Key Responsibilities:
MLOps Platform Support:
• Lead the transition from AWS SageMaker to DataRobot for model development and deployment.
• Optimize the model training, validation, and deployment pipeline using DataRobot.
• Automate and maintain CI/CD workflows for ML model deployment, ensuring efficient updates and performance monitoring.
• Develop and maintain Python-based components supporting ML model workflows and inference pipelines.
• Work closely with Data Scientists and ML Engineers to fine-tune model deployment strategies, ensuring optimal performance and scalability.

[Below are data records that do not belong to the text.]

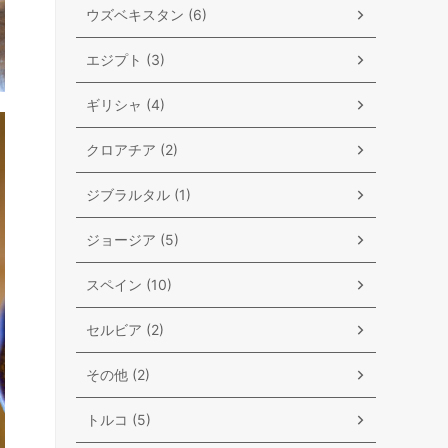
ウズベキスタン (6)
エジプト (3)
ギリシャ (4)
クロアチア (2)
ジブラルタル (1)
ジョージア (5)
スペイン (10)
セルビア (2)
その他 (2)
トルコ (5)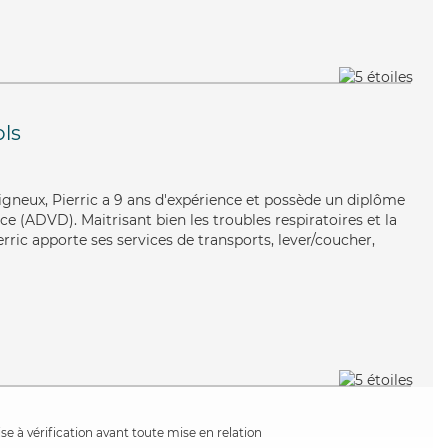
ols
oigneux, Pierric a 9 ans d'expérience et possède un diplôme
 (ADVD). Maitrisant bien les troubles respiratoires et la
erric apporte ses services de transports, lever/coucher,
e à vérification avant toute mise en relation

Airflow Platform Administration:
• Administer and enhance the Central Airflow platform using AWS Managed Workflows for Apache Airflow (MWAA).

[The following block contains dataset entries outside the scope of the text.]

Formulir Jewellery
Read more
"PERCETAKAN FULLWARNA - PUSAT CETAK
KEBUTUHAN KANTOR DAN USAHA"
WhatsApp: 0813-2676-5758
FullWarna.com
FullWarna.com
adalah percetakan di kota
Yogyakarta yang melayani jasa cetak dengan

• Manage, deploy, and optimize Airflow DAGs, ensuring high availability and adherence to best practices.
• Implement Airflow Secrets Management (AWS SecretsManager) for secure data handling.
• Monitor DAG execution, troubleshoot failures, and optimize task scheduling to ensure efficient processing.

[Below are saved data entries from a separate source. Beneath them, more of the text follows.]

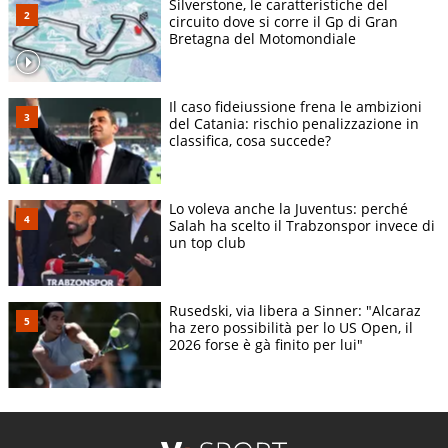
Silverstone, le caratteristiche del
circuito dove si corre il Gp di Gran
Bretagna del Motomondiale
Il caso fideiussione frena le ambizioni
del Catania: rischio penalizzazione in
classifica, cosa succede?
Lo voleva anche la Juventus: perché
Salah ha scelto il Trabzonspor invece di
un top club
Rusedski, via libera a Sinner: "Alcaraz
ha zero possibilità per lo US Open, il
2026 forse è gà finito per lui"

• Work with cross-functional teams to review and approve workflow modifications, ensuring compliance with security and scalability best practices.
Technical Skills & Requirements:
• Programming: Proficiency in Python for scripting, automation, and ML pipeline development.
• Orchestration & Workflow Management: Experience with Apache Airflow (DAG authoring, administration, and optimization).
• Cloud Platforms & Services: Strong hands-on expertise in AWS, particularly S3, SageMaker, MWAA, ECS, Secrets Manager.
• Infrastructure as Code (IaC): Proficiency in Terraform for provisioning cloud resources and managing infrastructure.
• CI/CD & Automation: Hands-on experience with GitHub Actions or similar CI/CD tools for automating deployments.
• Containerization & OS: Working knowledge of Docker and Linux-based systems for managing ML workloads.
• APIs & Integration: Experience with REST APIs for data exchange between ML models and applications.
Preferred Qualifications:
• Prior experience migrating ML workloads from AWS SageMaker to DataRobot.
• Experience in MLOps best practices, including model versioning, monitoring, and automated retraining.
• Familiarity with Data Engineering workflows, including ETL/ELT pipelines and real-time data streaming.
• Strong troubleshooting skills for workflow failures, cloud infrastructure issues, and model performance tuning.